Friday, June 5, 2026

Goodell Rebuffs Invite To Testify On Cpitol Hill


NFL Commissioner Roger Goodell has declined an invitation to testify at a June 10 House Judiciary Committee hearing examining the Sports Broadcasting Act of 1961 and its impact on today’s media market for major leagues. Committee Chairman Jim Jordan (R-Ohio) had requested Goodell’s appearance earlier this week. 

In a letter sent Wednesday, June 3, NFL General Counsel Ted Ullyot informed Jordan that Goodell will not attend “due to ongoing litigation related to the topic of the hearing.”

The NFL defended its current media strategy in the letter, stating that 87% of all games in the upcoming 2026 season will air on free-to-air broadcast television. Even for games with national streaming rights on platforms like Amazon Prime Video, Peacock, or Netflix, local broadcast stations in each team’s home Designated Market Area (DMA) will carry the matchup.
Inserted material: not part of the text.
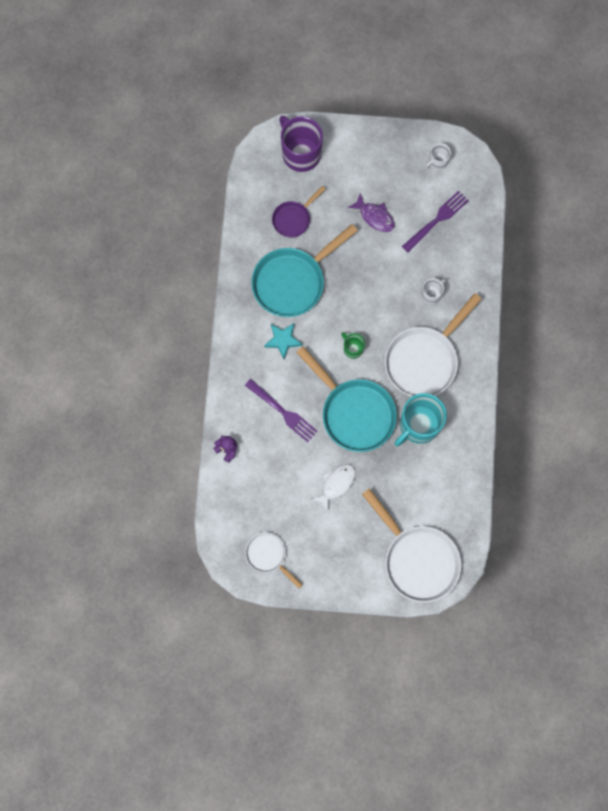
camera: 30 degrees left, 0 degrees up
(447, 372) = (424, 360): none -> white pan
The league noted this arrangement also applied throughout the 2025 season.

Ullyot added that any rise in exclusive streaming games coincides with a decline in cable television airings, arguing that streaming platforms now deliver significantly broader reach than the traditional pay-TV ecosystem while broadcast TV remains the foundation of NFL distribution.

The NAB has pushed back against this shift, emphasizing that multichannel video programming distributors (MVPDs) differ from subscription video-on-demand (SVOD) services. Broadcast and cable channels appear together in cable lineups, whereas access to Netflix content, for example, is restricted to subscribers only.
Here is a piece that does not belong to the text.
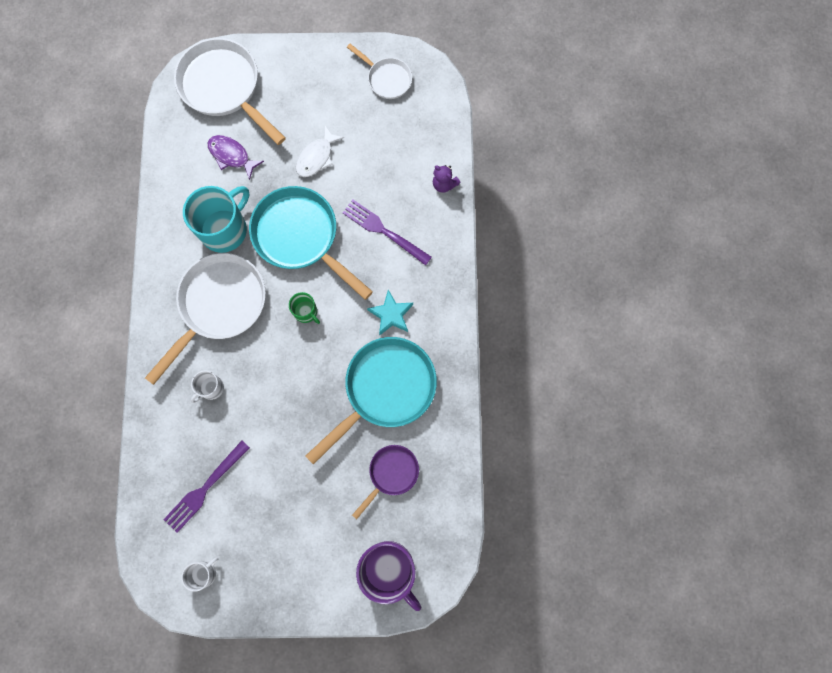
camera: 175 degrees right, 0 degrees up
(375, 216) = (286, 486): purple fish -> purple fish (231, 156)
Despite the NFL’s position as the leading U.S. professional sports league in advertising revenue and viewership, the league received support from Capitol Hill. ESPN reported that the NFL also forwarded to Jordan a letter signed by 21 members of Congress urging caution on any changes to current broadcast regulations.

In his letter, Ullyot warned that altering the league’s media distribution model—established under the Sports Broadcasting Act—would raise costs for fans, create confusion, and undermine the competitive balance that makes NFL games compelling.